**About this task:** In the listing below, every line with the word "down" needs to be copied.

**Raw data:**
*** Begin section ***

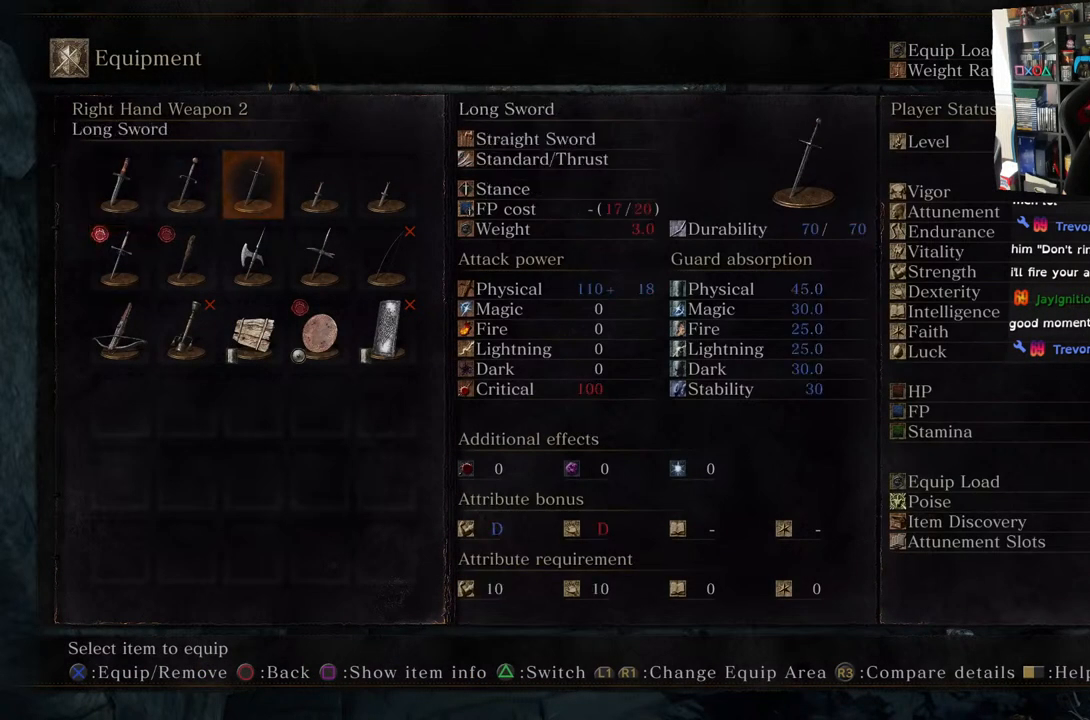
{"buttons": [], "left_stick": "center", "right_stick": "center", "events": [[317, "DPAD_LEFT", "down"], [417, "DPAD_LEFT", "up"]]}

*** End section ***
*** Begin section ***

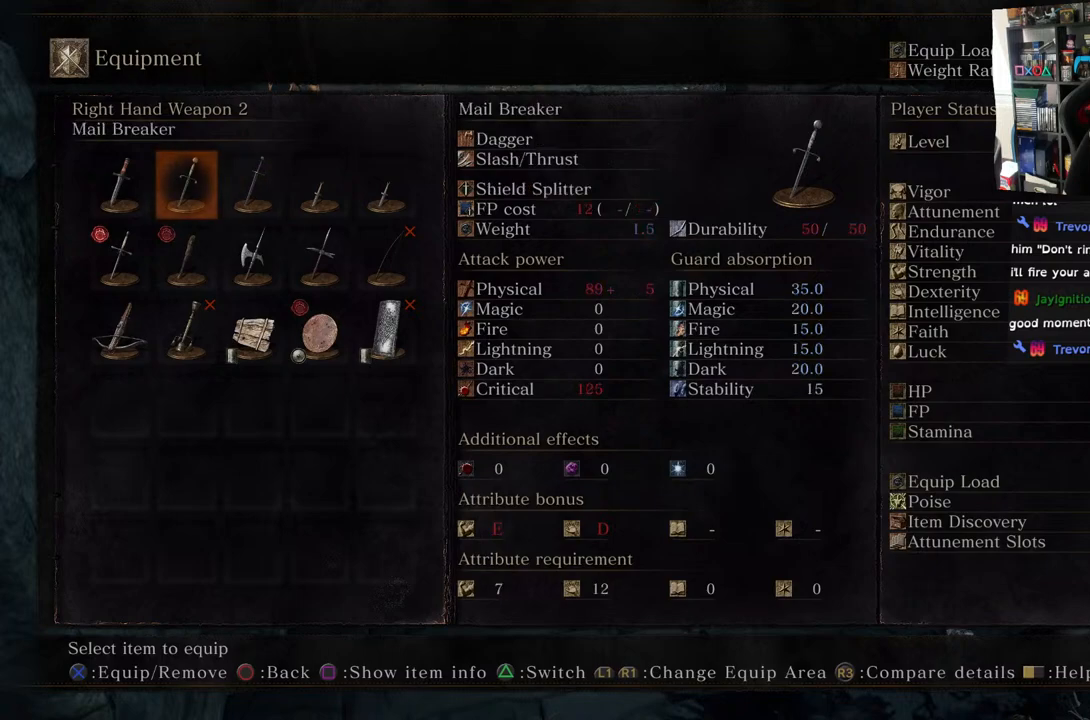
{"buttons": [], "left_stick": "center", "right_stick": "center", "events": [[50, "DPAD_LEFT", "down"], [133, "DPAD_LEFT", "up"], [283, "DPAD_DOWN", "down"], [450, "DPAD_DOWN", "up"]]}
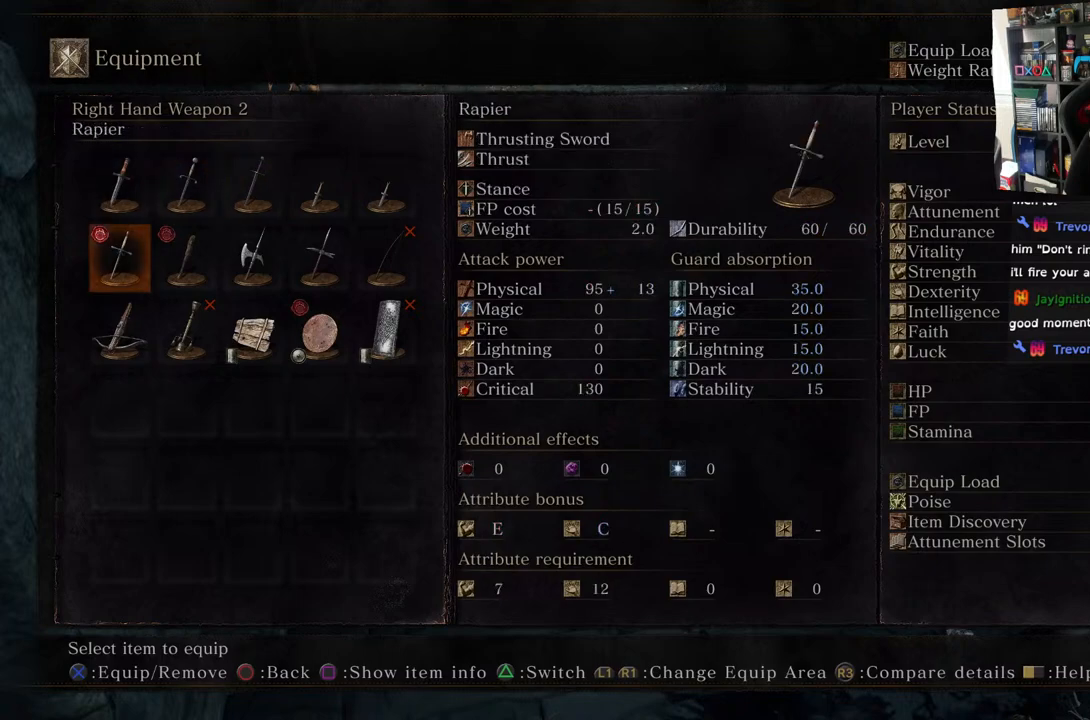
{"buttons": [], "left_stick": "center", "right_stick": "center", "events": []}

*** End section ***

**Expected answer:**
{"buttons": [], "left_stick": "center", "right_stick": "center", "events": [[317, "DPAD_LEFT", "down"], [417, "DPAD_LEFT", "up"]]}
{"buttons": [], "left_stick": "center", "right_stick": "center", "events": [[50, "DPAD_LEFT", "down"], [133, "DPAD_LEFT", "up"], [283, "DPAD_DOWN", "down"], [450, "DPAD_DOWN", "up"]]}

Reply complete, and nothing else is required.